Pero lo más estremecedor de todo es el hecho de que los enemigos de la Iglesia no están fuera, sino que llevan a cabo su obra destructiva dentro de ella (Hechos 20:28-30). Sus mayores adversarios no acechan desde la puerta, sino que se sientan en los bancos. Son como una metástasis, que de manera lenta, pero segura, va carcomiendo todo desde dentro. Por eso, Pablo insiste en exhortar hasta las lágrimas a los creyentes: “[…] de los cuales os dije muchas veces, y aun ahora lo digo llorando”. El apóstol sufre por el menosprecio dado a la gracia de Dios. No llora por él mismo ni porque le hayan quitado los frutos de su trabajo, sino porque siente un profundo dolor al ver cómo pisotean la sangre a los pies de la cruz.

El mismo Pablo ponía siempre la cruz en el centro, pero tuvo que presenciar cómo, en muchos lugares, se rechazaba con dureza y frialdad la gracia de Dios, desechando por el barro la preciosa sangre de Jesús. ¡Eso duele!

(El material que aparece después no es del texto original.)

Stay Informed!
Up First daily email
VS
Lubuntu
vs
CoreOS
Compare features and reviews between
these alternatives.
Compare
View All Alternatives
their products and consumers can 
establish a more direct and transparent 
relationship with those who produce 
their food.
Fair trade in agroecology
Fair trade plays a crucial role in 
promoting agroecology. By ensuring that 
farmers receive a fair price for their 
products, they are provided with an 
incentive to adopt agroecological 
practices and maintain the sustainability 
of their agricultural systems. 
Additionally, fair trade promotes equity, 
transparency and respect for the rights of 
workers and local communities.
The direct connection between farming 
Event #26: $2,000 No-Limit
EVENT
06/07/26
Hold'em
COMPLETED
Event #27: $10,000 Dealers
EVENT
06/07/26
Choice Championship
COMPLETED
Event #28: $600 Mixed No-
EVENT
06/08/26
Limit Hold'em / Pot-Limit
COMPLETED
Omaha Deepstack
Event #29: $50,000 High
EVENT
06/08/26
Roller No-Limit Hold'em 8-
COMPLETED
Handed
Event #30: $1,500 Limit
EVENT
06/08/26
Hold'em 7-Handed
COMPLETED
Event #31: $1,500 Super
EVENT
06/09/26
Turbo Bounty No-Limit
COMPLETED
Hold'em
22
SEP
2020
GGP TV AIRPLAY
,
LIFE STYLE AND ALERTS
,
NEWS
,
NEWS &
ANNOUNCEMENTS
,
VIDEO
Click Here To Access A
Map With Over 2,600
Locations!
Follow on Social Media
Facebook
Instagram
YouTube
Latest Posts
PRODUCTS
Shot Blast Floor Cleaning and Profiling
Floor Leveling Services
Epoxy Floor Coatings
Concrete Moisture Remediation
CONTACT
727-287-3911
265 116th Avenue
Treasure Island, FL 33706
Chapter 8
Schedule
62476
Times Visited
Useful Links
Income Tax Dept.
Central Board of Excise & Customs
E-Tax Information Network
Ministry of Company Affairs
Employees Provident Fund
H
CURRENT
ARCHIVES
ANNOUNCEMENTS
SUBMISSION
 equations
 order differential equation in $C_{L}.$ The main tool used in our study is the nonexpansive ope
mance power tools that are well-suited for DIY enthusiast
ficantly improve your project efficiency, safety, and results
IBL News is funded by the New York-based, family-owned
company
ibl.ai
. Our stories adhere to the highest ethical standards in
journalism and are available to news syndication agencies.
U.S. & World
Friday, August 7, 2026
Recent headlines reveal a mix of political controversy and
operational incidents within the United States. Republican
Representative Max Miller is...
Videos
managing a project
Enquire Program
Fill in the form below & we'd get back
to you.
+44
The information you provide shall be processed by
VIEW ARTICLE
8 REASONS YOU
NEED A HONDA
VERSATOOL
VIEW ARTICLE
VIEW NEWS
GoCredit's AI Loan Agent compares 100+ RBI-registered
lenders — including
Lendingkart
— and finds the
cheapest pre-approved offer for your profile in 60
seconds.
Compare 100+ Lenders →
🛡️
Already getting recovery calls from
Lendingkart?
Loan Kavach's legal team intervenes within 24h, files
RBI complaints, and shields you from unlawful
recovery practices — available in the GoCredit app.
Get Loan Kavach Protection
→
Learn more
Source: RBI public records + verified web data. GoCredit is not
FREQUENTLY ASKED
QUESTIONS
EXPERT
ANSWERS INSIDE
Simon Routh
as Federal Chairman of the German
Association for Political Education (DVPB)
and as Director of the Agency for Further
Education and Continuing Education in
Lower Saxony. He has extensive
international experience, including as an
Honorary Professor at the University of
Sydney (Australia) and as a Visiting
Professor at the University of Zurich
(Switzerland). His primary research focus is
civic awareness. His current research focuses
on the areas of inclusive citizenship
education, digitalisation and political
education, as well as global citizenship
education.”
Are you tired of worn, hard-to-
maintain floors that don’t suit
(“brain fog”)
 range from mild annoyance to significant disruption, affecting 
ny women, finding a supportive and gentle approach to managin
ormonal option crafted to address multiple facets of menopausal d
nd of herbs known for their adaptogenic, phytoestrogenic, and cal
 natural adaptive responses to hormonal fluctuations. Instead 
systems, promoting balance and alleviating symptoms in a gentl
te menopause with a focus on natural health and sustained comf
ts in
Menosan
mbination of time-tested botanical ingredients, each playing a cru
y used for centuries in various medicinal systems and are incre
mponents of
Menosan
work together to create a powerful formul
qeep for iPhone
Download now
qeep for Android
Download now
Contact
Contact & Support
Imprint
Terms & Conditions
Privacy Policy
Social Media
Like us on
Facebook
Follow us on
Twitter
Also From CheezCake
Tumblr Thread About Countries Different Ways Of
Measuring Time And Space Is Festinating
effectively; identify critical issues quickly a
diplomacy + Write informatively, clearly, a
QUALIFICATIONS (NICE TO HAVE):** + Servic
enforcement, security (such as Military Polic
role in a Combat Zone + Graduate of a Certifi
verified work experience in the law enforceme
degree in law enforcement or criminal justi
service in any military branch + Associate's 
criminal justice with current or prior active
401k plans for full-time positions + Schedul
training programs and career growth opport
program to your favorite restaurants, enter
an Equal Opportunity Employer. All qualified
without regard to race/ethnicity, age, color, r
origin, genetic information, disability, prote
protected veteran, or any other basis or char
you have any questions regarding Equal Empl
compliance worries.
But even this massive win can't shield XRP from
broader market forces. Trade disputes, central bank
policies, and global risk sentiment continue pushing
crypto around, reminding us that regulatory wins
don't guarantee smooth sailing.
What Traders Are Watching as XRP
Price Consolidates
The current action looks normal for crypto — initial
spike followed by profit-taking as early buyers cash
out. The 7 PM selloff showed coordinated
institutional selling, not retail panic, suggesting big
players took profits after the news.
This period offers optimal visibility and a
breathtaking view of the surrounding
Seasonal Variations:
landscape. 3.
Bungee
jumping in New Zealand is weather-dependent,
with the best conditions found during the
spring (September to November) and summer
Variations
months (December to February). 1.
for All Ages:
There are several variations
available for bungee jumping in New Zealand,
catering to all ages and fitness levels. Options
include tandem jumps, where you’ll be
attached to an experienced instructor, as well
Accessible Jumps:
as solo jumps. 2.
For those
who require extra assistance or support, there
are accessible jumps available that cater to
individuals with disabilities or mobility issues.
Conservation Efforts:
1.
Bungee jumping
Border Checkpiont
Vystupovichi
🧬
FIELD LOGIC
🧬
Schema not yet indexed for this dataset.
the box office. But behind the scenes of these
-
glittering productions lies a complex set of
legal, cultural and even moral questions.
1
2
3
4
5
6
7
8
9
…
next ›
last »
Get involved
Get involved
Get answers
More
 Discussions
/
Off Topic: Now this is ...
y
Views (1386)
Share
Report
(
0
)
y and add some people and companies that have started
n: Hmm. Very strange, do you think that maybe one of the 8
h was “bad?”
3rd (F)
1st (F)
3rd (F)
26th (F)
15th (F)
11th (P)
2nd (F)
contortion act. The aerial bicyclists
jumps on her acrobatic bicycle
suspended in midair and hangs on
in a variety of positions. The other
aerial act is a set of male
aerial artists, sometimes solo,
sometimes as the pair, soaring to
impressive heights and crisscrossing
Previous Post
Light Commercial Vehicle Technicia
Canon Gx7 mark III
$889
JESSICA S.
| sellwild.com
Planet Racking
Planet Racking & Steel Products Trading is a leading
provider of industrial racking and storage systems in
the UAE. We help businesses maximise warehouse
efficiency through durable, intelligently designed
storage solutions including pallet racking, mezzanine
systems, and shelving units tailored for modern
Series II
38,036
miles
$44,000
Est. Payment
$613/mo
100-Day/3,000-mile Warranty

En especial cuando viene de parte de los que escucharon el evangelio y quienes, en un principio, lo recibieron incluso con corazones dispuestos.

Quizá Pablo llore también por el amor que siente por los perdidos, “el fin de los cuales será perdición”, pero más aún por su amor hacia Dios y hacia su obra de salvación. Además, lo conmueve el amor por la Iglesia y su preocupación por los efectos destructivos de la metástasis del mal que padece.

Por último, el deseo y la oración de Pablo es que la Iglesia crezca en conocimiento y amor: “Y esto pido en oración, que vuestro amor abunde aún más y más en ciencia y en todo conocimiento, para que aprobéis lo mejor, a fin de que seáis sinceros e irreprensibles para el día de Cristo, llenos de frutos de justicia que son por medio de Jesucristo para gloria y alabanza de Dios” (Fil. 1:9-11).

Cuanto más tengamos a Cristo como el centro de nuestra vidas y a la Palabra de Dios como nuestro fundamento, tendremos más claridad en nuestros criterios y en nuestro discernimiento espiritual para protegernos de las falsas doctrinas y de los falsos maestros.

Debemos tomar como ejemplo a quienes tienen un sentir celestial, a los que ponen a Cristo en el centro y predican el mensaje de la cruz.

Los enemigos de la cruz –y me refiero a aquellos que se encuentran dentro de la Iglesia–, contrario a estos, poseen un sentir terrenal: sus vidas no se caracterizan por la entrega a Cristo y el servicio a la iglesia, sino que son movidos por el egoísmo y la justicia propia. “[…] el fin de los cuales será perdición […] Mas nuestra ciudadanía está en los cielos, de donde también esperamos al Salvador, al Señor Jesucristo” (Fil. 3:19-20).